**Exercise goal**
From the entries that follow, list every line in which the string "shoulder" appears.

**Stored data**
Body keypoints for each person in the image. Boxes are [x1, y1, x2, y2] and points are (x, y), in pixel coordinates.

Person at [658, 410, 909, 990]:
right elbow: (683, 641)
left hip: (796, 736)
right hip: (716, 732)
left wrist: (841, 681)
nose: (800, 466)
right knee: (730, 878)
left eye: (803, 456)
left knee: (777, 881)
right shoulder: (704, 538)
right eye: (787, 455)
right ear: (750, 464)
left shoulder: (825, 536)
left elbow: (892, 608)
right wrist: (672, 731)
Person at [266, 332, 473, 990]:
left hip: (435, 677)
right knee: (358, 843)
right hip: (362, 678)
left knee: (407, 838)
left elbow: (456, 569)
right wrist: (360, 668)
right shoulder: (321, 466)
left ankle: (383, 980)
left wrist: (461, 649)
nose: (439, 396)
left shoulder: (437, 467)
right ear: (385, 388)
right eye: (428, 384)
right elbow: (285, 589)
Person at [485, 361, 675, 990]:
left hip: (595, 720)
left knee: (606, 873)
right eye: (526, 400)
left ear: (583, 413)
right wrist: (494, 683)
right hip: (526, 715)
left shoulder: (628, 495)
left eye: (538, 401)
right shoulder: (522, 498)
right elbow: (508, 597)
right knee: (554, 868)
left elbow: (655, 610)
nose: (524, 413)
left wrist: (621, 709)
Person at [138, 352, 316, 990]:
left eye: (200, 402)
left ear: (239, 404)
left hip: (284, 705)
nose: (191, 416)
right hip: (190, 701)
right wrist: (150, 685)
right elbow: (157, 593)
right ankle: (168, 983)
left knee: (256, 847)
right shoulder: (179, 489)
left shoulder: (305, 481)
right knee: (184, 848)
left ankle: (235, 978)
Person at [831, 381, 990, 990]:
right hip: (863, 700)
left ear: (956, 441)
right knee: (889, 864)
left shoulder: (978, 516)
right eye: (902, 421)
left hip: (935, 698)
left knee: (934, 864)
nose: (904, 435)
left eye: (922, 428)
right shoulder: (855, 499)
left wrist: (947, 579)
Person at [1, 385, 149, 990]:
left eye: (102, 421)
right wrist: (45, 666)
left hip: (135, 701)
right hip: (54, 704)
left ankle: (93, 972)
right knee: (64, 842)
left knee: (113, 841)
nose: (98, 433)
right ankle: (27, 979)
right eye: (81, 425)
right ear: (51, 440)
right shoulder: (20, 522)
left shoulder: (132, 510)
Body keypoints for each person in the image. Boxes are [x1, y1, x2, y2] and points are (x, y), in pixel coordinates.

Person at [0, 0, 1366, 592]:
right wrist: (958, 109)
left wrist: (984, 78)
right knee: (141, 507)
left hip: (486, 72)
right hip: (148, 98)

**Result below**
right shoulder: (704, 538)
left shoulder: (825, 536)
right shoulder: (321, 466)
left shoulder: (437, 467)
left shoulder: (628, 495)
right shoulder: (522, 498)
right shoulder: (179, 489)
left shoulder: (305, 481)
left shoulder: (978, 516)
right shoulder: (855, 499)
right shoulder: (20, 522)
left shoulder: (132, 510)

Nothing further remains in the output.